Transcribed page contents
***
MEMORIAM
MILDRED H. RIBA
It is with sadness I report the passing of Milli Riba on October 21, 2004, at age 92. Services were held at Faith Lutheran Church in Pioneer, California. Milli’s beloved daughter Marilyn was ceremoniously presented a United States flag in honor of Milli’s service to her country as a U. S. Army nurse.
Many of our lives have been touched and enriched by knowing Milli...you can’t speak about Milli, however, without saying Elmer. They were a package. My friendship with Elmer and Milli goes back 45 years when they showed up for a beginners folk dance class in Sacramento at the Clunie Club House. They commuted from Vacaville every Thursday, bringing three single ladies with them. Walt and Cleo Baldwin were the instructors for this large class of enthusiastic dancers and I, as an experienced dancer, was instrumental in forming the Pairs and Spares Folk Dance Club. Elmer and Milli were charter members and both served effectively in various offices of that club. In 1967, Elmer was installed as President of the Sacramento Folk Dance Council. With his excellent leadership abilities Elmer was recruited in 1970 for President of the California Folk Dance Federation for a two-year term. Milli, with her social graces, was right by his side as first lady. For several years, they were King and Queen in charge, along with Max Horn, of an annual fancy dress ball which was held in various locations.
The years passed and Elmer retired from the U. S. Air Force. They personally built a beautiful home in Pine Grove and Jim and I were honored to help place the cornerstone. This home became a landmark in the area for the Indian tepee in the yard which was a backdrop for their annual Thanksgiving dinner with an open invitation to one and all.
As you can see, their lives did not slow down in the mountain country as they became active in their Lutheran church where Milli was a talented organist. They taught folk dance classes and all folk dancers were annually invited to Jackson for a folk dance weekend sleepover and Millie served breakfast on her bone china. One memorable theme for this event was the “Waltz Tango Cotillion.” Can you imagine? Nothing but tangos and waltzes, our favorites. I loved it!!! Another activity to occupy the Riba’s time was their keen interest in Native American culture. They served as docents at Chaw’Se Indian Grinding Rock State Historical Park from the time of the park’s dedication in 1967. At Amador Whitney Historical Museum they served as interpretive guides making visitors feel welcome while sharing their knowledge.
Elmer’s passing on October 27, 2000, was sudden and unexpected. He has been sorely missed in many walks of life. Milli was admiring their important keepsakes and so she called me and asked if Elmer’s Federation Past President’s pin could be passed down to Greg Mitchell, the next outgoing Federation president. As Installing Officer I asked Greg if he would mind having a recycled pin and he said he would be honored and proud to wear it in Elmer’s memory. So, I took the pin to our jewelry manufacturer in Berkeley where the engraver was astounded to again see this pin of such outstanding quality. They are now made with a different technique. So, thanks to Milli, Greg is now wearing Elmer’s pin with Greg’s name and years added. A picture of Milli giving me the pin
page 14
***
◆ TASK REQUIREMENTS: Your response should be the lines above from the first to the one containing "It is with sadness", inclusive, each given exactly.

◆ REPLY:
MEMORIAM
MILDRED H. RIBA
It is with sadness I report the passing of Milli Riba on October 21, 2004, at age 92. Services were held at Faith Lutheran Church in Pioneer, California. Milli’s beloved daughter Marilyn was ceremoniously presented a United States flag in honor of Milli’s service to her country as a U. S. Army nurse.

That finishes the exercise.